Far-left American Jewish organizations Jewish Voice for Peace and J Street promote the narrative of Palestinian victimhood at the hand of the State of Israel. Ironically, these Jewish representatives use past Jewish suffering to gaslight people into thinking that Israel is the oppressor.
The Jewish state constantly suffers from threats of destruction, as their foes make it clear that they want to eliminate Israel. Nevertheless, JVP and J Street will do anything to appease their social circles to gain a seat at the table of progressives. It is most upsetting when they use the same anti-Semitic tropes used by anti-Semites against Israel. When JVP promotes these grotesque images on social media, it raises the question of whether they comprehend that it is not only Jewish students but also the Jewish population at large that is affected. The spread of such canards has incited attacks against Jews across the United States, including physical assaults and vandalism. Anti-Zionists claim they only criticize Israeli policies and are not anti-Semites; however, the opposite is true. By creating the Mapping Project in Massachusetts, BDS selectively targeted not only Israel-affiliated institutions but also Jewish schools, synagogues, and Jewish organizations. According to the ADL, in 2021, levels of antisemitism reached an all-time high, a drastic rise in the United States.
Since the start of 2022, when terrorist attacks murdered over 19 Israelis, Jewish students in Israel have become fearful of coming to campus. More than ever before, in Israel, tensions are boiling over between Jewish and Arab students. Recently at Betzalel Academy of Arts and Design, an Arab student praised one of the Bnei Brak terrorists on social media. Similarly, at Hebrew University Mount Scopus, anti-Israel students screamed violent slurs to “expel the Zionists” and “hang the traitors” during protests. Jewish students were astonished by the school’s failure to reprimand these students. According to a Hebrew University Mount Scopus student, the university’s vice president asked police officers at a protest to leave “so that the atmosphere does not heat up.”
At an event dedicated to Nakba Day at Tel-Aviv University, three Arab students were arrested for attacking pro-Israel activists. At Ben-Gurion University, a Druze student was banned from bringing an Israeli flag; a ban, he alleged, was ordered by the university administration. The same institution took no action against a student who posted “Death to Israel” on social media. It is becoming apparent that anti-Israel students are establishing themselves on Israeli campuses, destroying a sense of balance between Jewish and Arab students. Without university action to curb violent incitement, students will feel scared to be on campus.

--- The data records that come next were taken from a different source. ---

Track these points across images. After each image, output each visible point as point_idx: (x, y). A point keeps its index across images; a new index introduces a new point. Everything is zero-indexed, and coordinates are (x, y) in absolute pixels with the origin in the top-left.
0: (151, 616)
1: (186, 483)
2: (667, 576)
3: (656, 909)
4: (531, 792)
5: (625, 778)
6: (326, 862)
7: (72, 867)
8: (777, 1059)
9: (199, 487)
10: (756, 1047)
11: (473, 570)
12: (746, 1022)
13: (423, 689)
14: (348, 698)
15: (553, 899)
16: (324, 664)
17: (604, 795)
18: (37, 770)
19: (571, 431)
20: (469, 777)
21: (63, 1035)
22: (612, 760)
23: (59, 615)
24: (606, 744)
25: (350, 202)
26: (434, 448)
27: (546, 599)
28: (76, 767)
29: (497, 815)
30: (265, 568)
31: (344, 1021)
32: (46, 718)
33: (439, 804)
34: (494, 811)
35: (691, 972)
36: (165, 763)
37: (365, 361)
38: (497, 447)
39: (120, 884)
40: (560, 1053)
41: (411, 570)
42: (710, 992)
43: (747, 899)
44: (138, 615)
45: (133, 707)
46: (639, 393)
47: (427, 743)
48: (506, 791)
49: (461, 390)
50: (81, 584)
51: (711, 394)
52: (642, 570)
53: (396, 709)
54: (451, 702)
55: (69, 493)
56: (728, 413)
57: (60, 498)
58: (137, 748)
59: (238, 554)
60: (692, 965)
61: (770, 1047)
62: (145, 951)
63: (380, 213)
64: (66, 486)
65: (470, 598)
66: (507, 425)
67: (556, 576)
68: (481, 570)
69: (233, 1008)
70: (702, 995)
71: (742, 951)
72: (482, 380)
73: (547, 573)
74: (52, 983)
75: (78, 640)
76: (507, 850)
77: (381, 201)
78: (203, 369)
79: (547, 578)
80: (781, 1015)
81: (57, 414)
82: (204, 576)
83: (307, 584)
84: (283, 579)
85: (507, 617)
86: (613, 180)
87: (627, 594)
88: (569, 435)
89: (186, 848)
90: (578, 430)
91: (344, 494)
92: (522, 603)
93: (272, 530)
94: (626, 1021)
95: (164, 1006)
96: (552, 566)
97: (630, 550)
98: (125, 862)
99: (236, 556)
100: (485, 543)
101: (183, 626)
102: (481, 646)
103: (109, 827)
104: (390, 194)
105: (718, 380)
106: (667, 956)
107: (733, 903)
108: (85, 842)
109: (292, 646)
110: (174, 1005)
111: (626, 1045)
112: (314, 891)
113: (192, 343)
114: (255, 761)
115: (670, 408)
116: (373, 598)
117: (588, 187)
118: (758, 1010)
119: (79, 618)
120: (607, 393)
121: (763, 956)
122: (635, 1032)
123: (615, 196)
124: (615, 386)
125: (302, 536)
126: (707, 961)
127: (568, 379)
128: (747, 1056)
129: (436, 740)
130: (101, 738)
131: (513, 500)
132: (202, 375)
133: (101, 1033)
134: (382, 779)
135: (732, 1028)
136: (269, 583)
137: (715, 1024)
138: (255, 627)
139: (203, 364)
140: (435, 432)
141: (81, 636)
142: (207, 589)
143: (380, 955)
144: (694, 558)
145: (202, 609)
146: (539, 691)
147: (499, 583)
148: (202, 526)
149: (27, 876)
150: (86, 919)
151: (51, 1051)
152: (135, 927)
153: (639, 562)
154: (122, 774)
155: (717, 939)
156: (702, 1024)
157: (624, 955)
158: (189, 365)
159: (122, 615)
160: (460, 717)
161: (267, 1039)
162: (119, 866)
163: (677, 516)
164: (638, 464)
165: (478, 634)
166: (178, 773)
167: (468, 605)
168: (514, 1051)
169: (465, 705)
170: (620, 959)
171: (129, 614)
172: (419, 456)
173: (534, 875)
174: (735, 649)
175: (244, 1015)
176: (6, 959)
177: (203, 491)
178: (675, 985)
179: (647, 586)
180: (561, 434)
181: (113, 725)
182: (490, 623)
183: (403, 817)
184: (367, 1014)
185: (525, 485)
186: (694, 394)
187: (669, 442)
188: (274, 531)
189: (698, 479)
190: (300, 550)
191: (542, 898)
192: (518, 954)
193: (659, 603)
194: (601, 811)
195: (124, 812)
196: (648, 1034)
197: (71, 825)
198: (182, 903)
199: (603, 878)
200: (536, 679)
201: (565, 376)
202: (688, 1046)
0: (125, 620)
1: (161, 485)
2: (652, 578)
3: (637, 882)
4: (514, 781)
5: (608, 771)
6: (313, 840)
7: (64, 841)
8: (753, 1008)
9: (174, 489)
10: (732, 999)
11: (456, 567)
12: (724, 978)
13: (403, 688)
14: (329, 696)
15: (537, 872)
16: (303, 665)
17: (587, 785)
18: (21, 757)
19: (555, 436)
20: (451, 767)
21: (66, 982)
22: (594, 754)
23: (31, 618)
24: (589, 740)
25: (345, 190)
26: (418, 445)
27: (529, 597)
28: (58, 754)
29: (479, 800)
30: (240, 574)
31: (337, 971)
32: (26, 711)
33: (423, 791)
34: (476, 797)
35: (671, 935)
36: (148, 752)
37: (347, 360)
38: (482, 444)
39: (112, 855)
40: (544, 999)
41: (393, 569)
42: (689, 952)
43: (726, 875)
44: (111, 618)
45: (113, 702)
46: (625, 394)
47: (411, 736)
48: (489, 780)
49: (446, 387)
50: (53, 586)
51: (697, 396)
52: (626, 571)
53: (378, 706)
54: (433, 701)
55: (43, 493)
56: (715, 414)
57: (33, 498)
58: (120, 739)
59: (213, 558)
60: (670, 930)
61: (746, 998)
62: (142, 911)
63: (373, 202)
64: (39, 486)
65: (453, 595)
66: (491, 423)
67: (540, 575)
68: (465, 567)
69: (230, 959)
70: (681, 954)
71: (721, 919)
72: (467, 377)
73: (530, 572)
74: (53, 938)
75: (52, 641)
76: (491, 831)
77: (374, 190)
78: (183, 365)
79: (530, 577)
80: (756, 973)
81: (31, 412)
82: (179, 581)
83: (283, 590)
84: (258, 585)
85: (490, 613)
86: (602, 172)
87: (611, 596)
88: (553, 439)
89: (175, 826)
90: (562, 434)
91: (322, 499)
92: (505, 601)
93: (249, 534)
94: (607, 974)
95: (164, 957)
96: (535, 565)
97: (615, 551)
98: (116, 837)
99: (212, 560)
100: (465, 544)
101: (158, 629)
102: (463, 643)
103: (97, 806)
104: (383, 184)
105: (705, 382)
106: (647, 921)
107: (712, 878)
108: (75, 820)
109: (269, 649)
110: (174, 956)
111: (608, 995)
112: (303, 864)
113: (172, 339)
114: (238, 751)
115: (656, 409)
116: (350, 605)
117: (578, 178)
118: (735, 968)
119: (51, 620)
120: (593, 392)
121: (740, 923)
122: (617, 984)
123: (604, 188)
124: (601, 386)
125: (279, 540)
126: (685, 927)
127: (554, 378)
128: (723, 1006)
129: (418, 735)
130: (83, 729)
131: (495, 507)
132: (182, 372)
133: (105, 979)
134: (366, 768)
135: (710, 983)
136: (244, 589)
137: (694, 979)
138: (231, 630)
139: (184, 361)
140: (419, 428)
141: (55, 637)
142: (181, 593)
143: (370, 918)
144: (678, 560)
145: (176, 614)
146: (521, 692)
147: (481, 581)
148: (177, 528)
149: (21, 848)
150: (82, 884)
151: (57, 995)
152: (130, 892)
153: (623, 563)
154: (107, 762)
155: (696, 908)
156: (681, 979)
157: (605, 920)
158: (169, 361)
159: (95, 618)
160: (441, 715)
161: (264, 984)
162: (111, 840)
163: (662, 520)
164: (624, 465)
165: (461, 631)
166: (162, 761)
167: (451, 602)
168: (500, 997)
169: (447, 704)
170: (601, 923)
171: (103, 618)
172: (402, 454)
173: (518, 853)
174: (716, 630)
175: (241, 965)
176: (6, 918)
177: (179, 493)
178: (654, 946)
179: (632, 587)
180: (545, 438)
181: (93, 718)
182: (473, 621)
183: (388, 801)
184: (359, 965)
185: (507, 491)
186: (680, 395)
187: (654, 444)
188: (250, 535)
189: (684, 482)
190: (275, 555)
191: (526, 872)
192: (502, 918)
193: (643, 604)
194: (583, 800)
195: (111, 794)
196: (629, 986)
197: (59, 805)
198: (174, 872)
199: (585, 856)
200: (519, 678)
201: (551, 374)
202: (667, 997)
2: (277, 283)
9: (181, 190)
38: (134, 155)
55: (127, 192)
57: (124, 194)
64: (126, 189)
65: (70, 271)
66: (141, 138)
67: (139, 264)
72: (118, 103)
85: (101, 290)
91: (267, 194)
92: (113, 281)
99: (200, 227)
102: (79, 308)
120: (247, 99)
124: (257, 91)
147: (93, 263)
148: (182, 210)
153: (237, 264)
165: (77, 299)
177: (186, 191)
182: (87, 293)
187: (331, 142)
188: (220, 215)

Even in Israel, it is frightening to think that Jewish students are terrified to voice their opinions for fear of retaliation.

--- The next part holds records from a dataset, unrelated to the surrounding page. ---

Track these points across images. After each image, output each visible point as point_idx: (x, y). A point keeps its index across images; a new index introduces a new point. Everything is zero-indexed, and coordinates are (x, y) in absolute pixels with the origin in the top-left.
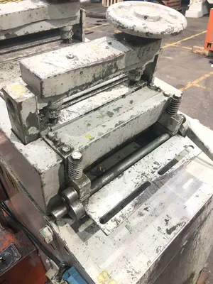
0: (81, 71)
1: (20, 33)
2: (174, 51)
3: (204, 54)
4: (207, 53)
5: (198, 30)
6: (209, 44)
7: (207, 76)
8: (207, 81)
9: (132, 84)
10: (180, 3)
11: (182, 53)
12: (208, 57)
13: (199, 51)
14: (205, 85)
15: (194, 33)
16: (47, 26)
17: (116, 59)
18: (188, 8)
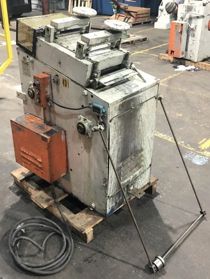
0: (98, 39)
1: (69, 29)
2: (142, 57)
3: (169, 61)
4: (172, 59)
5: (166, 41)
6: (172, 52)
7: (170, 77)
8: (170, 81)
9: (112, 48)
10: (149, 15)
11: (150, 59)
12: (173, 63)
13: (165, 58)
14: (168, 84)
15: (162, 43)
16: (77, 27)
17: (108, 37)
18: (156, 20)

It is more crucial than ever to stand united against those who seek the destruction of Israel. The Jewish people have constantly been subjected to the same persecution regardless of political ideology. Today in the United States and Israel, anti-Semites are feeling complacent about attacking Jews or Jewish representation as a way to promote their anti-Semitic ideology. As Dara Horn, author of “People Love Dead Jews,” reminds us, “The freedoms that we cherish are meaningless without our commitment to one another.” As a people, we know very clearly in history not to entrust our fate to other nations. The Jewish people need to show our enemies that we are not a force to be reckoned with to preserve our existence and continuity in the world.